This opinion will be unpublished and may not be cited except as provided by Minn . Stat. § 480A.08, subd. 3 (2018). Affirmed
Bratvold, Judge Washington County District Court
File No. 82-CR-16-5240 Keith Ellison, Attorney General, St. Paul, Minnesota; and Pete Orput, Washington County Attorney, Nicholas A. Hydukovich, Assistant County Attorney, Stillwater, Minnesota (for respondent) Glenn P. Bruder, Mitchell, Bruder & Johnson, Edina, Minnesota (for appellant) Considered and decided by Reilly, Presiding Judge; Rodenberg, Judge; and Bratvold, Judge.
UNPUBLISHED OPINION
BRATVOLD, Judge
In this direct appeal from the judgment of conviction of criminal sexual conduct in the first and second degree, appellant contends that three errors require reversal. First, he argues that the district court plainly erred because its jury instructions constructively amended the complaint and affected his substantial rights. Second, appellant claims that the district court abused its discretion by failing to sanction the state for a discovery violation. Third, appellant argues that the record evidence is insufficient to sustain his conviction of second-degree criminal sexual conduct. We conclude that the district court did not abuse its discretion in instructing the jury on the date of the offenses to conform to the evidence presented at trial, the state did not commit a discovery violation, and the evidence is sufficient to support appellant's conviction. Accordingly, we affirm.
FACTS
Appellant Timothy James Niedermayer and J.C. started a romantic relationship in 2013, and got engaged in November 2013. They had no children together, but J.C. had five children from prior relationships. Three of the children were triplets, one of whom was K.K.
Niedermayer owned a home in Maplewood. He and J.C. rented a second home in Oakdale and, in April 2014, J.C., her five children, her parents, and Niedermayer moved into the Oakdale home. Niedermayer also kept his home in Maplewood. Niedermayer lived at the Oakdale home "full-time" for the first two or three weeks, and then "off and on" after that. He was "really good with the kids" and showed particular affection towards K.K. J.C. "thought it was just . . . nice" that Niedermayer was getting along with her kids.
Niedermayer did not like the sleeping arrangements at the Oakdale home because J.C.'s children sometimes slept with her.
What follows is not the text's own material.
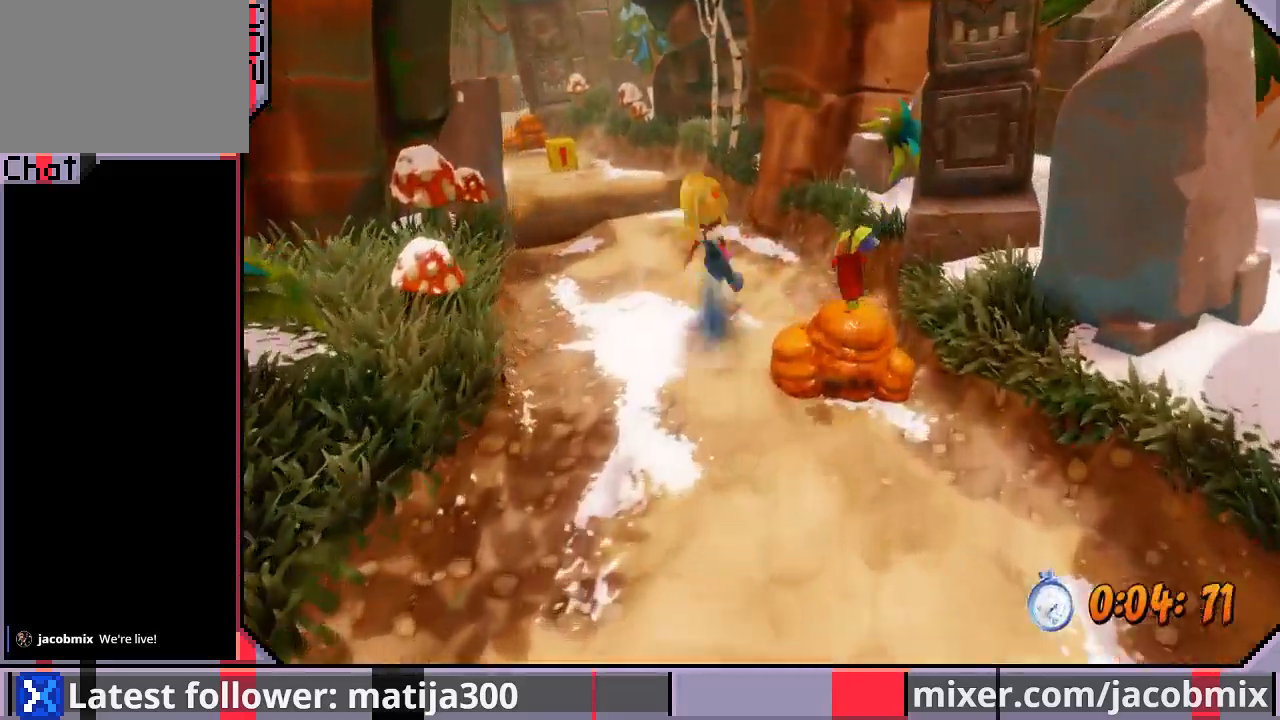
{"dt_ms": 500, "buttons": ["DPAD_UP"], "left_stick": "center", "right_stick": "center", "events": [[33, "DPAD_LEFT", "down"], [100, "CROSS", "up"], [267, "DPAD_LEFT", "up"]]}
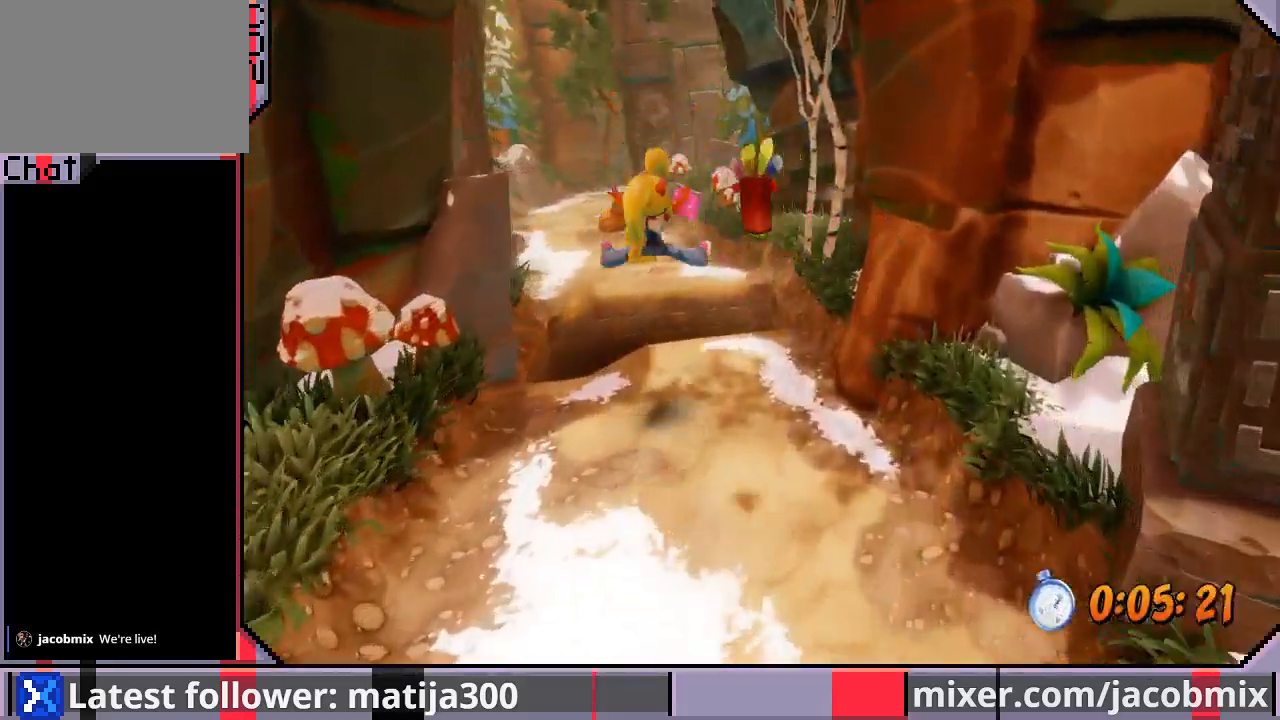
{"dt_ms": 500, "buttons": ["CROSS", "DPAD_UP"], "left_stick": "center", "right_stick": "center", "events": [[367, "CROSS", "down"]]}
When the children slept in their bed, Niedermayer "would leave the bed and go on the floor." He would also sometimes go into K.K.'s room, which she shared with a sibling, and sleep on the floor. K.K. sometimes slept in J.C. and Niedermayer's bed. A.J., who was three years older than K.K., did not often sleep in her mother's bed unless she was sick.
J.C. and her family moved out of the Oakdale house in April 2015. A few weeks later, J.C. and Niedermayer stopped dating, but remained on good terms; and they often talked by phone and discussed getting "back together."
Also in April 2015, J.C. observed that K.K., who had just turned ten years old, stopped wearing "girly" clothes, such as dresses, and began wearing "baggy clothes," such as sweatpants and sweatshirts. K.K. would cry when J.C. asked her to wear something else. J.C. also noticed that K.K. had become angry and "withdrawn" and had lost interest in her favorite sports.
In September 2015, J.C. learned that K.K. had downloaded a sexually explicit game on her electronic tablet. While driving, J.C. asked K.K. if anybody had touched or hurt her. K.K. initially said no. But after sitting "quiet for about two minutes," K.K. said, "[Niedermayer] touches me." J.C. immediately took K.K. to a hospital emergency room, which referred K.K. to Midwest Children's Resource Center (MCRC) and contacted law enforcement and child protective services. Around the same time, A.J., who was 13 years old, told her grandmother that Niedermayer had touched her. A.J. was also referred to MCRC. During forensic interviews at MCRC, a registered nurse case manager separately interviewed K.K. and A.J. The interviews were videotaped, received into evidence at trial, and played for the jury.
In K.K.'s interview, she described Niedermayer's behavior, which included kissing her on the lips, entering the bathroom when she was showering, turning on "gross shows," and rubbing her back. She also said he would "lay by [her]," touch her "front private," and "[s]ometimes go inside [her] underwear." Additionally, he would touch her front private "kind of hard" while she pretended she was sleeping. On one occasion, she noticed some bleeding when she went to the bathroom. K.K. also stated that Niedermayer would send her text messages, calling her "baby" and "girlfriend." K.K. described some specific incidents of abuse that occurred in her mom's bedroom at the Oakdale house, at a car wash, in the shower, and at Niedermayer's house in Maplewood. K.K. stated that Niedermayer had locked her bedroom door, placed her on top of him, and "his front private would touch [hers]" over her underwear. She stated that she was "9 going to turn 10" at the time of the abuse. She also stated that the abuse happened "way more than one time." K.K. said she was not aware of any of her siblings being abused, but she was worried about them.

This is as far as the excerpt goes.